Service Dog Training Guidelines

Photo by: Bigstockphoto
Photo by: Bigstockphoto

Thinking of turning your pet into a part of the police force or as a seeing dog? Dogs have different temperaments; it’s important to know what sort of service will fit the personality of your pooch. Many dog schools train pets to give assistance on a variety of tasks including serving the blind, sniffing out illegal drugs, or offering psychiatric relief for people who are trying to overcome trauma.

Training Service Dogs: Factors to Consider and What to Expect

There are several factors that you will have to consider when training your pet as a service dog. For example, your pet has to complete specialized training and get certification as proof of the completion of their training. Also, your dog should get into a program that meets the minimum standards and ethics imposed in your area.

Prior to service training, your dog will be screened for working ability, as well as physical and emotional soundness. During the training, your pet will perform technically and analytically developed training for specialized tasks. All dogs under training are allowed to learn at his pace. As such, dogs who haven’t reached their adequate physical and emotional maturity are discouraged from taking the service training.

Service dogs are expected to work and behave a certain way. He must be well groomed, well behaved, and should not defecate or urinate in inappropriate locations.

The pet has to take directions well; he should not growl, bark, or whine unnecessarily and must not show aggression towards other people or animals. Finally, service dogs should not solicit food or steal food nor disrupt normal course of business.

While in training as a service dog, your pet should be able to work calmly and quietly on leash, harness, or any other tether. He should be able to work in public without getting distracted, lie down quietly without blocking the way, and could defecate and urinate on command. A service dog is also required to stay 24 inches away from its handler at all times unless the nature of the training requires lesser or greater distances.
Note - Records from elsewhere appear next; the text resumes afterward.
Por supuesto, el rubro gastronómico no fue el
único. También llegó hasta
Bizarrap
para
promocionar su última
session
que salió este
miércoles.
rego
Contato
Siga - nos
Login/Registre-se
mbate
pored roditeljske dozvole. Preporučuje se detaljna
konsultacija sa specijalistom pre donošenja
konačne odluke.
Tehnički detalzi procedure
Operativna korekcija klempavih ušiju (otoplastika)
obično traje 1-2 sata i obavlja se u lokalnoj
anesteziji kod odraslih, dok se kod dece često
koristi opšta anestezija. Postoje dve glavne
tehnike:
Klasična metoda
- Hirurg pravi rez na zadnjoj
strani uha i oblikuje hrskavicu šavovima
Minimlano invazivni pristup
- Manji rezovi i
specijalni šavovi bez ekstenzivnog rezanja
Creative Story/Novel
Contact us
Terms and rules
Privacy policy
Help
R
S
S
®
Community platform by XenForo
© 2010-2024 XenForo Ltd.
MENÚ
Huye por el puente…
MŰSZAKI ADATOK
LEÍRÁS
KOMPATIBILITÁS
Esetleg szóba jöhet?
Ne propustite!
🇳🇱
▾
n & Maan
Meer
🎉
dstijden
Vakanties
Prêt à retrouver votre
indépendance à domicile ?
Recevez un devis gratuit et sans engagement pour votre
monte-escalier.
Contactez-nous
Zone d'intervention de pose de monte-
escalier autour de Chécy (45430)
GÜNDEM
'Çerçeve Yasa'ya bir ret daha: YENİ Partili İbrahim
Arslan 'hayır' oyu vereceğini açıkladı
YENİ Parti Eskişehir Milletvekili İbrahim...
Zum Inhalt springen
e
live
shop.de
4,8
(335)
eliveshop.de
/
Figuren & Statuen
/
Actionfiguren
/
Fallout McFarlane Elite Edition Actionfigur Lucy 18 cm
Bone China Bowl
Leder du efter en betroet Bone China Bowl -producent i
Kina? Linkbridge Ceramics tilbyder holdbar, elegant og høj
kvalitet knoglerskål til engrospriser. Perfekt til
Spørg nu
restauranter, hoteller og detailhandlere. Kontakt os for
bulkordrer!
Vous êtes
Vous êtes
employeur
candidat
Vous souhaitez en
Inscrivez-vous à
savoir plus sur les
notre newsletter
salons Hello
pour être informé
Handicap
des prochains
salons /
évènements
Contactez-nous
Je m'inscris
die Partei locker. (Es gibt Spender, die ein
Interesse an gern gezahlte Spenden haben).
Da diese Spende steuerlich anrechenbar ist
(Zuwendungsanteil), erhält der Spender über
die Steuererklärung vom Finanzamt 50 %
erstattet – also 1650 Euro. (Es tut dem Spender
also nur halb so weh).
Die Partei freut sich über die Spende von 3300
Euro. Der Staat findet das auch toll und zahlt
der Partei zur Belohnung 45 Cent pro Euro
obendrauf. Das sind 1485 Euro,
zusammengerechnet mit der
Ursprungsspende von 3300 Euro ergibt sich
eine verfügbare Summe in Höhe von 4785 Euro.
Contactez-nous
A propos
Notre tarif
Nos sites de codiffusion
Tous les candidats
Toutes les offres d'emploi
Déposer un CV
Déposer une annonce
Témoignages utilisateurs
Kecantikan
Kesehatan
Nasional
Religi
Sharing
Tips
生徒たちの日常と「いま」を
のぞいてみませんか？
The Makings of a Perfect Service Dog

Once your dog has completed the training, he should be able to respond to commands from a client 90% of the time when asked in both home and public environments. The dog should demonstrate basic obedience skills by responding to hand signals while in a seated position or while walking alongside the client in a controlled position.

The dog should meet all the standards required for assistance in public but has to be equally well-behaved at home. The dog should be able to do at least 3 specialized tasks to assist the client with disability.

When your pet completed the program, he will be matched with a client whose own temperament complements his personality well. For example, if the client loves to go out on walks, the dog that will be matched for him will be one that loves going out for walks and so on.

Of course, the clients will be screened as well. He should be able to treat the dog with respect and carry out his obligations to your pooch without fail.